Encore une fois, tout tient dans une maxime chinoise. « La Chine a bu du poison pour apaiser sa soif », a lancé, hier, à l'issue d'un virulent débat organisé au World Economic Forum de Dalian, Xu Xiaonian, l'un des rares économistes chinois qui, depuis quelques semaines, ose publiquement critiquer la stratégie de relance mise en ? oeuvre par Pékin depuis la fin 2008. Le professeur d'économie de la China Europe International Business School a rejoint au cours de l'été les rangs des nombreux experts étrangers s'inquiétant des débordements du plan de relance du pouvoir communiste qui, pour générer une croissance annuelle de 8 % et maintenir la paix sociale, a déroulé un programme de dépenses publiques de 4.000 milliards de yuans (402 milliards d'euros) sur 24 mois et ordonné aux banques d'Etat de prêter sans aucune restriction. « On ne peut pas parler de véritable rebond. Le gouvernement a seulement brûlé de l'argent comme un fou », s'emporte le chercheur.
Les analystes pointent « l'inquiétant » déséquilibre de la croissance chinoise. « La consommation ne représente plus que 35 % du produit intérieur brut quand les investissements en représentent 45 %. Jamais, un tel écart n'a été vu dans un grand pays », résume Stephen Roach, le président de Morgan Stanley en Asie. « 88 % des 7,1 % de croissance du premier semestre sont le fait des investissements en capital fixe. C'est intenable. »Les grands chantiers routiers, ferroviaires ou aéroportuaires, financés par les collectivités et les subventions publiques ont permis d'employer une partie des ouvriers ayant perdu, un peu plus tôt leur emploi dans les entreprises tournées vers l'export, reconnaissent les économistes. Mais ils auraient surtout alimenté la dangereuse surcapacité de certaines industries et pourraient s'avérer totalement improductifs. « Nous avons calculé que la construction d'un kilomètre d'autoroute coûte 100 millions de yuans mais ne rapporte que 10.000 yuans par an. Qui va payer la différence et rembourser les prêts bancaires qui ont permis sa construction ? » s'interroge Xu Xiaonian, qui regrette la timidité des mesures d'encouragement à la consommation, « ce dont le pays a le plus besoin », selon Stephen Roach qui rappelle que le taux d'épargne des ménages mettant de côté pour compenser l'absence quasi totale dans le pays de couverture médicale ou de plan de retraite, a bondi de 27 % en 2000 à 37 % en 2008.
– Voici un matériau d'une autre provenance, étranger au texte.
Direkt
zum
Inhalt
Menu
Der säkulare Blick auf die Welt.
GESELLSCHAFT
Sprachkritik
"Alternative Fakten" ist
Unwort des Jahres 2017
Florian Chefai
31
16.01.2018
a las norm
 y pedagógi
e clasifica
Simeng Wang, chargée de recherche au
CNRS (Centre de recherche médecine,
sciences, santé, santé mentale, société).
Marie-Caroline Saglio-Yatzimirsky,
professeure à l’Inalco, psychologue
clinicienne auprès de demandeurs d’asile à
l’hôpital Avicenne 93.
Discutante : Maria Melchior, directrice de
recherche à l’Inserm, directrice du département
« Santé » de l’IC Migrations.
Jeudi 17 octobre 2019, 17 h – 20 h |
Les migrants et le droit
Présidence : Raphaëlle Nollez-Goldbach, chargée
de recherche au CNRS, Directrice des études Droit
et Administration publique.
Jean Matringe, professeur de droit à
Tester un système de retraite
Visiblement agacé par ces critiques, le Premier ministre chinois, Wen Jiabao (PHOTO), intervenu en fin de journée à Dalian, s'en est pris aux observateurs à « la vue simpliste » qui n'auraient pas compris la philosophie de son plan de relance. « Il veut répondre à la fois aux problèmes de court terme et de long terme », a martelé le responsable qui n'entend aucunement modifier ses politiques monétaire et économique dans les prochains mois. Tant que « la reprise de l'économie chinoise n'est toujours pas stable, solide et équilibrée ».
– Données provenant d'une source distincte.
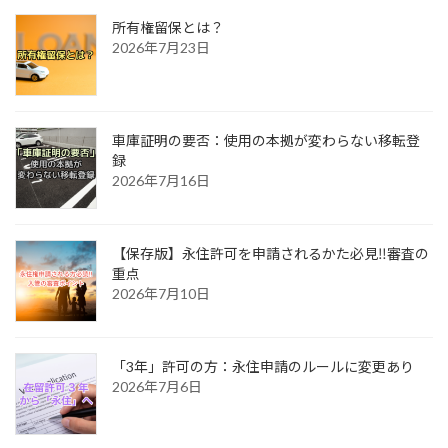
所有権留保とは？
2026年7月23日
車庫証明の要否：使用の本拠が変わらない移転登
録
2026年7月16日
【保存版】永住許可を申請されるかた必見‼審査の
重点
2026年7月10日
「3年」許可の方：永住申請のルールに変更あり
2026年7月6日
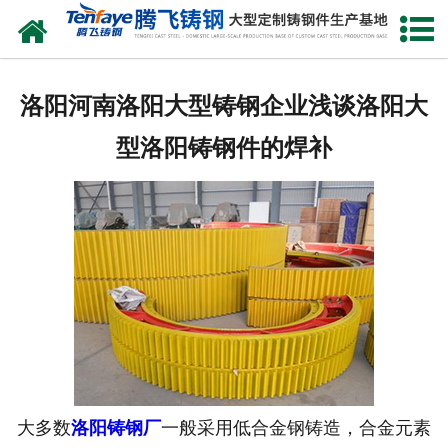
网站首页
关于我们
洛阳河南洛阳大型铸钢企业浅谈洛阳大
产品中心
型洛阳铸钢件的焊补
新闻中心
客户案例
生产能力
联系我们
大多数
洛阳铸钢厂
一般采用低合金钢铸造，合金元素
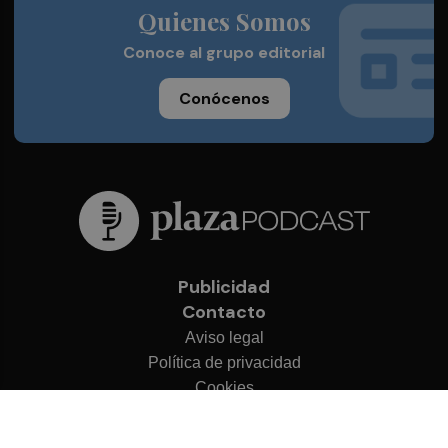
Quienes Somos
Conoce al grupo editorial
Conócenos
Publicidad
Contacto
Aviso legal
Política de privacidad
Cookies
© 2026 Plaza Podcast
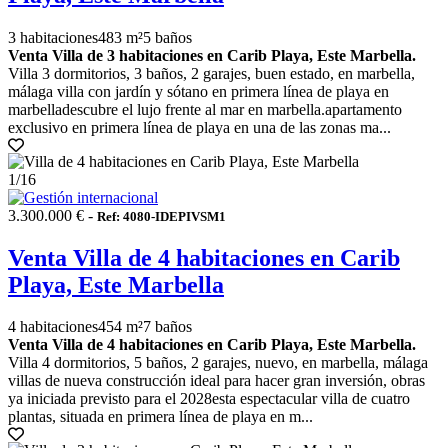
3 habitaciones
483 m²
5 baños
Venta Villa de 3 habitaciones en Carib Playa, Este Marbella.
Villa 3 dormitorios, 3 baños, 2 garajes, buen estado, en marbella,
málaga villa con jardín y sótano en primera línea de playa en
marbelladescubre el lujo frente al mar en marbella.apartamento
exclusivo en primera línea de playa en una de las zonas ma...
1
/16
3.300.000 € -
Ref: 4080-IDEPIVSM1
Venta Villa de 4 habitaciones en Carib
Playa, Este Marbella
4 habitaciones
454 m²
7 baños
Venta Villa de 4 habitaciones en Carib Playa, Este Marbella.
Villa 4 dormitorios, 5 baños, 2 garajes, nuevo, en marbella, málaga
villas de nueva construcción ideal para hacer gran inversión, obras
ya iniciada previsto para el 2028esta espectacular villa de cuatro
plantas, situada en primera línea de playa en m...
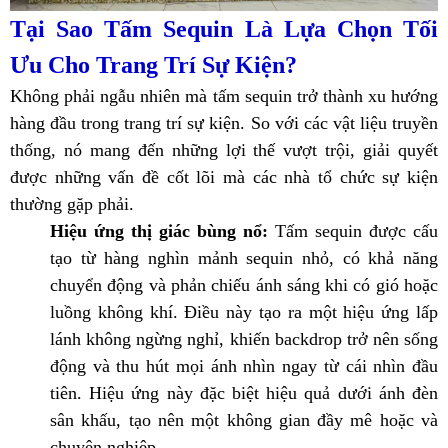
Tại Sao Tấm Sequin Là Lựa Chọn Tối
Ưu Cho Trang Trí Sự Kiện?
Không phải ngẫu nhiên mà tấm sequin trở thành xu hướng
hàng đầu trong trang trí sự kiện. So với các vật liệu truyền
thống, nó mang đến những lợi thế vượt trội, giải quyết
được những vấn đề cốt lõi mà các nhà tổ chức sự kiện
thường gặp phải.
Hiệu ứng thị giác bùng nổ:
Tấm sequin được cấu
tạo từ hàng nghìn mảnh sequin nhỏ, có khả năng
chuyển động và phản chiếu ánh sáng khi có gió hoặc
luồng không khí. Điều này tạo ra một hiệu ứng lấp
lánh không ngừng nghỉ, khiến backdrop trở nên sống
động và thu hút mọi ánh nhìn ngay từ cái nhìn đầu
tiên. Hiệu ứng này đặc biệt hiệu quả dưới ánh đèn
sân khấu, tạo nên một không gian đầy mê hoặc và
chuyên nghiệp.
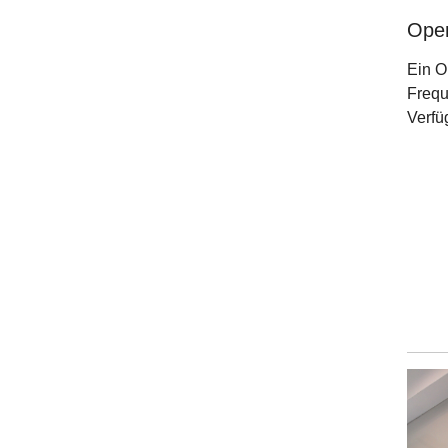
Ope
Ein O
Frequ
Verfü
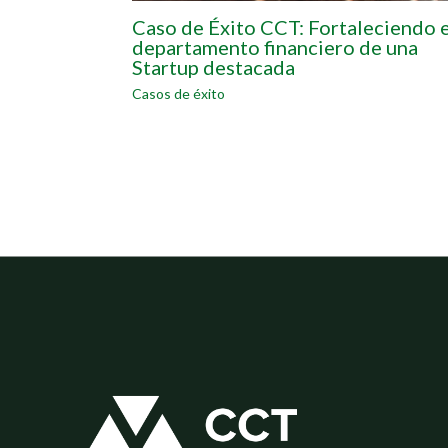
Caso de Éxito CCT: Fortaleciendo e
departamento financiero de una
Startup destacada
Casos de éxito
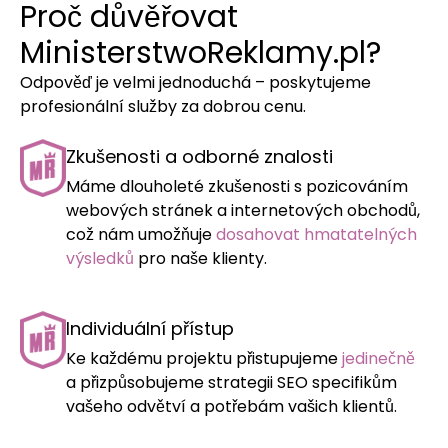
Proč důvěřovat
MinisterstwoReklamy.pl?
Odpověď je velmi jednoduchá – poskytujeme
profesionální služby za dobrou cenu.
Zkušenosti a odborné znalosti
Máme dlouholeté zkušenosti s pozicováním
webových stránek a internetových obchodů,
což nám umožňuje
dosahovat hmatatelných
výsledků
pro naše klienty.
Individuální přístup
Ke každému projektu přistupujeme
jedinečně
a přizpůsobujeme strategii SEO specifikům
vašeho odvětví a potřebám vašich klientů.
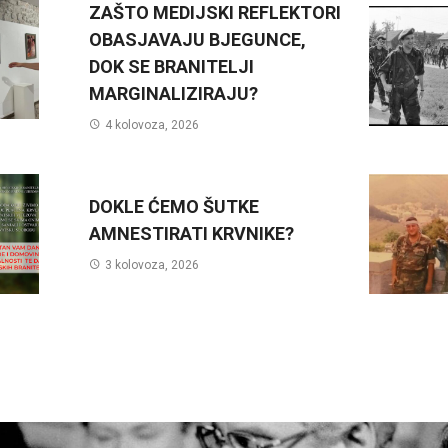
ZAŠTO MEDIJSKI REFLEKTORI
OBASJAVAJU BJEGUNCE,
DOK SE BRANITELJI
MARGINALIZIRAJU?
4 kolovoza, 2026
DOKLE ĆEMO ŠUTKE
AMNESTIRATI KRVNIKE?
3 kolovoza, 2026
Aux économistes dubitatifs, le Premier ministre a assuré que la priorité du pouvoir était l'amélioration du niveau de vie de la population et l'encouragement à la consommation intérieure. Il a rappelé que l'Etat avait déjà augmenté les salaires des instituteurs, offert des bons d'achat à la campagne pour les foyers voulant s'équiper en électroménager, initié un système de couverture médicale minimum et prévoyait désormais de tester un système de retraite dans les campagnes. Mercredi le gouvernement a annoncé que 10 % des 153 millions de ruraux âgés de plus de 60 ans pourraient bientôt espérer toucher jusqu'à 55 yuans par mois, soit 5,53 euros.